Изменить размер шрифта - +

 

4

— Как нас уведомила защита, — говорит председатель свидетелю, — вы желаете дополнить ваши показания еще по одному пункту.

Однако гауптвахмистр удивлен: — Защита? Нет.

Он недоверчиво оглядывается на Штуффа, тот дружески кивает ему и подмигивает. Полицейского осеняет: Штуффу каким-то образом удалось надуть защитника; и Харт добавляет: — Ну, хорошо. Пусть и защита.

Председатель пристально смотрит на свидетеля, догадавшись, что тут что-то неладно, опять кто-нибудь ведет закулисную игру, как уже не впервые на здешнем процессе.

— Так в чем дело? — спрашивает он.

— Несколько дней назад я рассказывал на допросе, как я дежурил регулировщиком на Штольпер-Торплатц. Как ко мне подошел какой-то крестьянин и стал меня задирать, издеваться, в общем, допек меня до того, что я был готов всех крестьян избить. Так вот, этого крестьянина я видел сегодня утром в комнате для свидетелей, он там сидел.

— Крестьянина? — удивляется председатель. — Вы, наверное, ошиблись.
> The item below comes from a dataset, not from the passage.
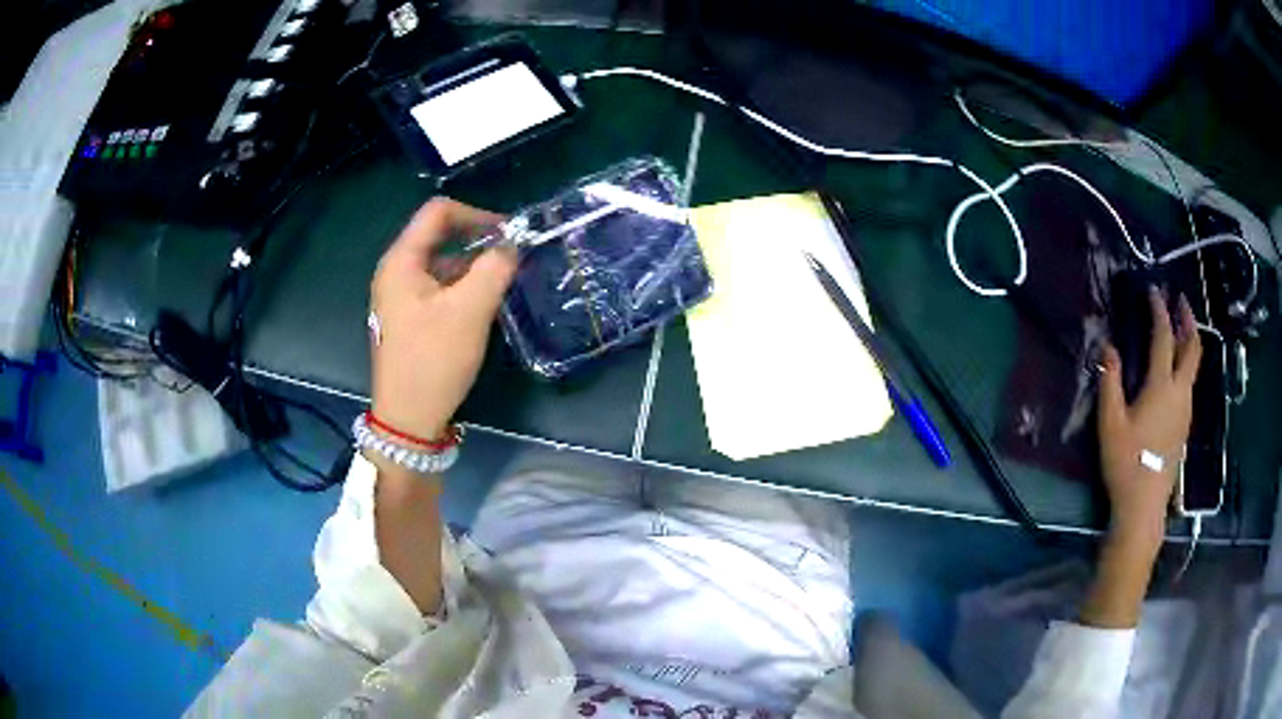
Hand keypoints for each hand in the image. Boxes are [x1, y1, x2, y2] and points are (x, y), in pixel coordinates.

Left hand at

На сегодня ни одного крестьянина не вызывали.

— Но я же сам его видел, такой толстый, мрачный, с белым лицом.

Председатель на минуту задумывается. Он видит, что защитник собирается что-то сказать, но ему уже все ясно. «Ловко сработано, — думает он, — Штрайтер в десять раз проворнее, чем эта сонная тетеря — прокурор. Вахмистр просто глуп и ничего не подозревает. Ничего. И как это Штрайтер сумел провернуть?»

Но вслух он говорит: — Нет, крестьян сегодня не допрашивали. Но, может быть, ваш крестьянин сидит в зале. Обернитесь, взгляните на публику.

Пока гауптвахмистр Харт приступает к осмотру, председатель внимательно вглядывается в одного человека. Человек сперва отвернулся, потом полез в карман, вытащил носовой платок и начал негромко и терпеливо сморкаться.

Однако ему это не помогло. Харт прямехонько направляется к нему и во всеуслышание (публика напряжена до предела) объявляет: — Вот — этот человек.

— Вы уверены, — спрашивает председатель, — что именно этот человек насмехался, издевался над вами и провоцировал вас?

— Ошибка исключается, господин председатель окружного суда, — отвечает вахмистр. — Это — он. Тогда на нем была зеленая шляпа с кисточкой, зеленая сермяга и сапоги с отворотами. Он сейчас пытался спрятать от меня лицо, — вот вам и доказательство, что это он.

— Я вовсе не прятал лицо, — грубо возражает тот. — У меня насморк, а при насморке обычно сморкаются. Напротив, я вам благодарен за то, что вы даете мне возможность дополнить мои показания.

— Ну, ну, — замечает Харт, — чесать языком вы умеете, это я…

Вмешивается председатель: — Свидетелям разрешается говорить, лишь когда их спрашивают. Господин Харт, этот человек не крестьянин, это господин комиссар уголовной полиции Тунк из Штольпе.

— Вот черт… — Харт умолкает и, повернувшись к столу прессы, смотрит на Штуффа.

Но Штуфф строчит.

Харт опять поворачивается к председателю.

— Все было так, как я рассказал. И если этот господин — комиссар уголовной полиции, тогда я ничего не понимаю. Он сказал мне: «Мы, крестьяне, поколотили вас, полицейских… а ты смывайся побыстрее, не то мы надраим вам хари…» Не понимаю, господин председатель, ничего не понимаю…

Комиссар по-прежнему невозмутим. Его ничто не может вывести из себя.

— Считаете ли вы, — спрашивает его председатель, — что господин Харт правильно изложил обстоятельства?

— Вполне, господин председатель окружного суда, вполне.